My textbook did the derivation for the binomial distribution, but omitted the derivations for the Negative Binomial Distribution.
I know it is supposed to be similar to the Geometric, but it is not only limited to one success/failure. (i.e the way I understand it is that the negative binomial is the sum of independent geometric random variables). For example: $Y_1 +Y_2 +Y_3+\cdots $ where $Y_i$ is a geometric parameter. I can't seem to find online one for the negative binomial and am having trouble with even doing the geometric.
Can anyone show me a derivation of the negative binomial?
Edit: My book calls the negative binomial as the distribution of the number of trials needed to get a specified number r of successes.
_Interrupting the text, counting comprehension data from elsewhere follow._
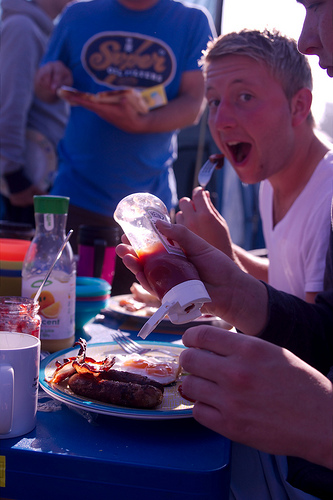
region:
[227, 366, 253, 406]
red spots on man's knuckles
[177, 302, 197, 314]
red ketchup on lid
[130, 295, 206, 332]
open lid on ketchup bottle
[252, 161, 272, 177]
small red spot on man's face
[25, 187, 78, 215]
green top on juice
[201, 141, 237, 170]
food at end of fork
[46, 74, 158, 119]
large slice of pizza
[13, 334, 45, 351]
lid of white mug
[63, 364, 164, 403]
large piece of brown sausage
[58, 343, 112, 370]
crispy strip of bacon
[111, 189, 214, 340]
bottle of heinz ketchup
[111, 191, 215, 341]
bottle ketchup in a person's hand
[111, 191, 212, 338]
person getting ready to pour ketchup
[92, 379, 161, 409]
well cooked sausage link on a plate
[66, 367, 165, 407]
two well cooked sausages on a plate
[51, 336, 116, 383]
pieces of crispy bacon on a plate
The m.g.f. of a sum of independent random variables is just the product of their m.g.f.s, so $$ M_{Y_1+\cdots+Y_r}(t) = \left( M_{Y_1}(t) \right)^r. $$ \begin{align} M_{Y_1}(t) & = \operatorname E(e^{tY_1}) = \sum_{y=1}^\infty e^{ty} \Pr(Y_1=y) \\[10pt] & = \sum_{y=1}^\infty e^{ty} p(1-p)^{y-1} = \frac{p}{1-p} \sum_{y=1}^\infty \left(e^t(1-p)\right)^y \\[10pt] & = \frac{p}{1-p} \cdot \frac{\text{first term}}{1-\text{common ratio}} \\[10pt] & = \frac{p}{1-p}\cdot\frac{e^t(1-p)}{1-e^t(1-p)} \\[10pt] & = \frac{e^tp}{1-e^t(1-p)}. \end{align}
(Then remember to raise the whole thing to the power $r$.)